Ailesine ekonomik açıdan yardım edebilmek için okulu bırakan Rosa, uzun bir süre eğitim hayatına ara verdi. Montgomery'de bir giyim firması için çalışmaya başlayan Rosa, 1932'de, 19 yaşında iken Raymond Parks isimli bir berber ile tanıştı ve evlendiler. Kocasının desteği ile liseyi bitiren Rosa, kocasının da üyesi olduğu NAACP'ne, bir eşitlik örgütüne, üye oldu.
Dönemin şartlarında beyazlar ve siyahlar otobüslere farklı kapılardan biniyor ve farklı yerlere oturuyorlardı. Tüm bunların yanı sıra bir beyaz oturmak istediğinde siyahi bir bireyin yerini alabiliyordu. 1 Aralık 1955 günü Rosa, iş çıkışında her zaman bindiği otobüse binerek evine gitmekteydi. Kendisi oturacak bir yer buldu ancak birkaç durak sonra otobüse beyaz yolcular binmeye devam etti. Bu durumu gören otobüs şoförü siyahlar ile beyazları ayıran çizgiyi geriye alarak 4 siyahi yolcunun yerinden vazgeçmesini istedi. Bu kişilerden biri olan Rosa, bu isteği reddetti ve sürücü polisi çağırdı. Bunun üzerine tutuklanıp kefaletle serbest bırakıldı.

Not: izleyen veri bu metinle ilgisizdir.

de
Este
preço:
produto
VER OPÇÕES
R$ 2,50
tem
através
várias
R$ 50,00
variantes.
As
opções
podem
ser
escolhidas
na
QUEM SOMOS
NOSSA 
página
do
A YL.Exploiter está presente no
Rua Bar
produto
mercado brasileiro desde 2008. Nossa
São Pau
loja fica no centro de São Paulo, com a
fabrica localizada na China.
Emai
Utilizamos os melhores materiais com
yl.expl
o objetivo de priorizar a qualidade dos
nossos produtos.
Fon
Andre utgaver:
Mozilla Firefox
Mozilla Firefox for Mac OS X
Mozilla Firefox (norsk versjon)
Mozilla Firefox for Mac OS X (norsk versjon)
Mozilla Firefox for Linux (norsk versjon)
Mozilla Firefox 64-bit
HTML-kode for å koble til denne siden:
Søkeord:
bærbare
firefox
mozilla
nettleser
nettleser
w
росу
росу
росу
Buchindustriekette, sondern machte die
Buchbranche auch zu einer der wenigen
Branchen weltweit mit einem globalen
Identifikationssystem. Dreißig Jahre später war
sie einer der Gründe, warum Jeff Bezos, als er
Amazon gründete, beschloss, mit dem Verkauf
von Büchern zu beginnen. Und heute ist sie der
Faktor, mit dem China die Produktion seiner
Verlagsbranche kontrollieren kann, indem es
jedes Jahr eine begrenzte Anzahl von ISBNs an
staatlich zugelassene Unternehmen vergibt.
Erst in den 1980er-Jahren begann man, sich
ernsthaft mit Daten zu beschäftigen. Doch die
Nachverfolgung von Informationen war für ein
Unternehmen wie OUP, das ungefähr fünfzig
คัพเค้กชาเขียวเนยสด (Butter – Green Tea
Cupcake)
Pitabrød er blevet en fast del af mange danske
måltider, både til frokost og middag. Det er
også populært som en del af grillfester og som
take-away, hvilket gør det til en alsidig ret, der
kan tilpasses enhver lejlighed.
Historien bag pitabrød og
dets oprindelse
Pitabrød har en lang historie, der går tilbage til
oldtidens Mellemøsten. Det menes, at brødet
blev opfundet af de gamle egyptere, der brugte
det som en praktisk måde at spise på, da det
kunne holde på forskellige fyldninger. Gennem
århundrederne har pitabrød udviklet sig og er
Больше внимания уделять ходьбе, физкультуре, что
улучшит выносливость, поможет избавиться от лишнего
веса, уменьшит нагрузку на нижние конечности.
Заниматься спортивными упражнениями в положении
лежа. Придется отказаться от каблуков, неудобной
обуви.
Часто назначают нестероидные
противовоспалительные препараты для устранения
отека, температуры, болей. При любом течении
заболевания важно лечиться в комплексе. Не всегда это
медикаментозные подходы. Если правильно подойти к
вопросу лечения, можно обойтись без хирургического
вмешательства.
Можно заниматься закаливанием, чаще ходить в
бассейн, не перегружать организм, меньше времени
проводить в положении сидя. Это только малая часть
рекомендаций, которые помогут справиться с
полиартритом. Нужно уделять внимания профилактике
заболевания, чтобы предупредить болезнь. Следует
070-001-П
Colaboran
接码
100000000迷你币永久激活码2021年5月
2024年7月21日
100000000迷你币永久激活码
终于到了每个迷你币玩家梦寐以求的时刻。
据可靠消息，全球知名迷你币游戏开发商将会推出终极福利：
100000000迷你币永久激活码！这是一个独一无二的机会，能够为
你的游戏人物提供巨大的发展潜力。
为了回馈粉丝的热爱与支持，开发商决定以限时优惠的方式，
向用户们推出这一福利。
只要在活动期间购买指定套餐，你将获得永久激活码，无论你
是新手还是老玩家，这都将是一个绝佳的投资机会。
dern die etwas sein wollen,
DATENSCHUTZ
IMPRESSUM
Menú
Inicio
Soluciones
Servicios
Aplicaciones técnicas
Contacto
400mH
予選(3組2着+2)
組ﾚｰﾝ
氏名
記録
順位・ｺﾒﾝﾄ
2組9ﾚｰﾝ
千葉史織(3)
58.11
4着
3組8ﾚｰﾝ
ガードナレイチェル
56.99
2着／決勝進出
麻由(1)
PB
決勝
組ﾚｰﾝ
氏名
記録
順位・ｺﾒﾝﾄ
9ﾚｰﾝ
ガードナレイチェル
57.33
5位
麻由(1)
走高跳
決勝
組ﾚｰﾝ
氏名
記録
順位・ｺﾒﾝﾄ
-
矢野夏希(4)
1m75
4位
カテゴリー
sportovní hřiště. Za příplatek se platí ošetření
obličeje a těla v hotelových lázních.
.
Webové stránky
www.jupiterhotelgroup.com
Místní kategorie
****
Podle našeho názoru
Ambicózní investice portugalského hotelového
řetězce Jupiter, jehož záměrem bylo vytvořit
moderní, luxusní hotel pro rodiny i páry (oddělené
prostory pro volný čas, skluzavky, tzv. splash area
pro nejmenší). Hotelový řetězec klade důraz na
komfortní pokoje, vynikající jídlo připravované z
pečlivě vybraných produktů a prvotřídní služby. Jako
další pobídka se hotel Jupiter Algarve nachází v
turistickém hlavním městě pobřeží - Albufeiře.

Bunun ardından NAACP'nin başkanı Nixon, 5 Aralık'tan itibaren siyahilere toplu taşımayı protesto etmelerini istedi. Bu protesto kısa sürede boykota dönüştü. Binlerce siyahi, yalnızca siyahilerin kullandığı araçlara binerek şehri protesto etmeye başladılar ve tüm baskılara rağmen protesto bir yıldan uzun sürdü. Bu baskılar da küçük şeyler değildi: Evlerin, kiliselerin yakılması ve darplara kadar varan baskılar... 13 Kasım 1956'da Amerika Yüksek Mahkemesi bu durumun ülke çapına yayılmadan engellenmesi adına toplu taşımada bu ayrımcılığa neden olan yasayı yürürlükten kaldırdı.
Bu süreç Rosa Parks ve ailesi için de zorlu geçti. İş bulamayıp sonunda Montgomery'den ayrıldılar ve Parks'ın annesiyle birlikte Detroit, Michigan'a taşındılar. Orada, Parks ABD Temsilcisi John Conyer'in kongre ofisinde sekreter ve resepsiyonist olarak çalışarak kendine yeni bir hayat kurdu. Ayrıca Amerika Planlı Ebeveynlik Federasyonu yönetim kurulunda görev yaptı.
1987 yılında uzun süredir arkadaşı olan Elaine Eason Steele ile birlikte Parks, Rosa ve Raymond Parks Kişisel Gelişim Enstitüsü'nü kurdu. 1999'da Time dergisince 20. yüzyılın insan hakları savunucusu seçildi. 1996 yılında Başkanlık Hürriyet madalyasına lâyık görüldü. 1999 yılının başında da Kongre'nin altın madalyasına hak kazandı ve bu ödülü Bill Clinton'un elinden aldı.